* _Your task_
An exact copy of every record below is required, with the pictures left out.

[Intrinsic camera parameters]
____________________

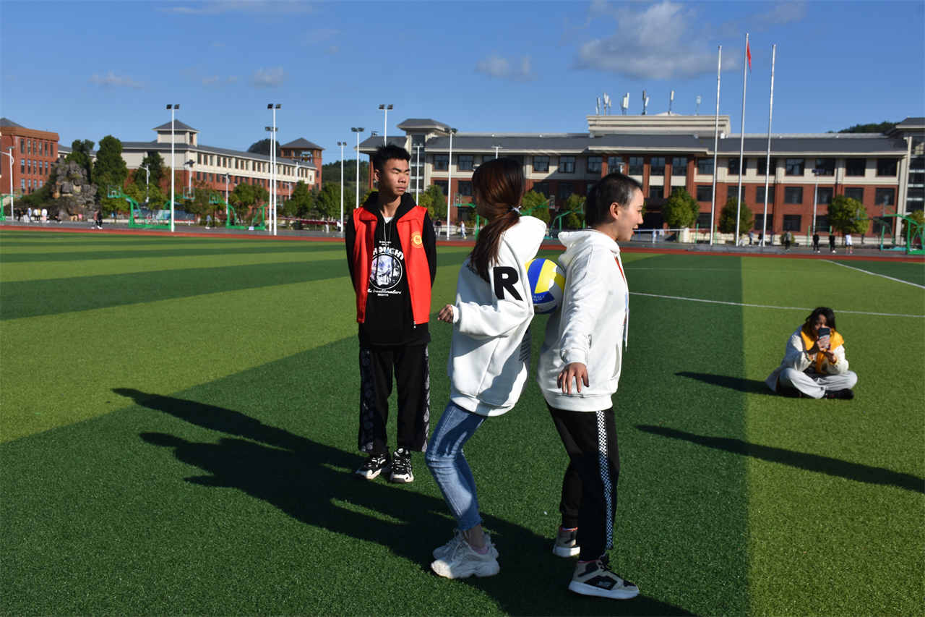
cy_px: 308
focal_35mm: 39
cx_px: 462
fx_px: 1002
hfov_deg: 49.6
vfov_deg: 34.2
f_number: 8
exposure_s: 1/500
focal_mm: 26
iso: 125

____________________

* _Response below_
cy_px: 308
focal_35mm: 39
cx_px: 462
fx_px: 1002
hfov_deg: 49.6
vfov_deg: 34.2
f_number: 8
exposure_s: 1/500
focal_mm: 26
iso: 125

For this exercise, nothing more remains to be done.